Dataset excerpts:
###

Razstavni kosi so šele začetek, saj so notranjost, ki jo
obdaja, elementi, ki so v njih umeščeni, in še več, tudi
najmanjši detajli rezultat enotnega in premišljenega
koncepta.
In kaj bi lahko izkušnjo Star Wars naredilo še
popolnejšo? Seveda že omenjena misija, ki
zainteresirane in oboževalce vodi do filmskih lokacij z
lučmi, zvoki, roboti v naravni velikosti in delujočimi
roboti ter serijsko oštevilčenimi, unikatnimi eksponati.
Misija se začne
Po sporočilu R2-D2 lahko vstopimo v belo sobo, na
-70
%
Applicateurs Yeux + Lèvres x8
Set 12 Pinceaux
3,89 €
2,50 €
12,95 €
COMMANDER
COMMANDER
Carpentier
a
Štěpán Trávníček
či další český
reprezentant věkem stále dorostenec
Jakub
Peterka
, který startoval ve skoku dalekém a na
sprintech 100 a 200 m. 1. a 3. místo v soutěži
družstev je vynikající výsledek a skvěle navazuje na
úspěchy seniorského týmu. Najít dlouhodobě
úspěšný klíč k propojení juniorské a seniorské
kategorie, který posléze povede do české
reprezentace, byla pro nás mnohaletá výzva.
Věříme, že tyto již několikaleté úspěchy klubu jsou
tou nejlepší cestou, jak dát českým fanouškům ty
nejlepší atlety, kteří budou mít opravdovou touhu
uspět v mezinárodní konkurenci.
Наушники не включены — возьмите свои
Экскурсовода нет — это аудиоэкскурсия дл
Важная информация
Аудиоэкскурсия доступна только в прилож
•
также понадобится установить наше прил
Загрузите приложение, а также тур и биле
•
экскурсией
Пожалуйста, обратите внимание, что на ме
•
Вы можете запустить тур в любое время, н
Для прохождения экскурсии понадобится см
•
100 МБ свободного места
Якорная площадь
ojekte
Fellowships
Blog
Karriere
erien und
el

###

» **TASK INSTRUCTIONS**
Nothing but the lines from the first line of the data through the line with "lučmi, zvoki, roboti" should be returned, exactly as they appear, both ends included.

» **RESULT OF THIS EXERCISE**
Razstavni kosi so šele začetek, saj so notranjost, ki jo
obdaja, elementi, ki so v njih umeščeni, in še več, tudi
najmanjši detajli rezultat enotnega in premišljenega
koncepta.
In kaj bi lahko izkušnjo Star Wars naredilo še
popolnejšo? Seveda že omenjena misija, ki
zainteresirane in oboževalce vodi do filmskih lokacij z
lučmi, zvoki, roboti v naravni velikosti in delujočimi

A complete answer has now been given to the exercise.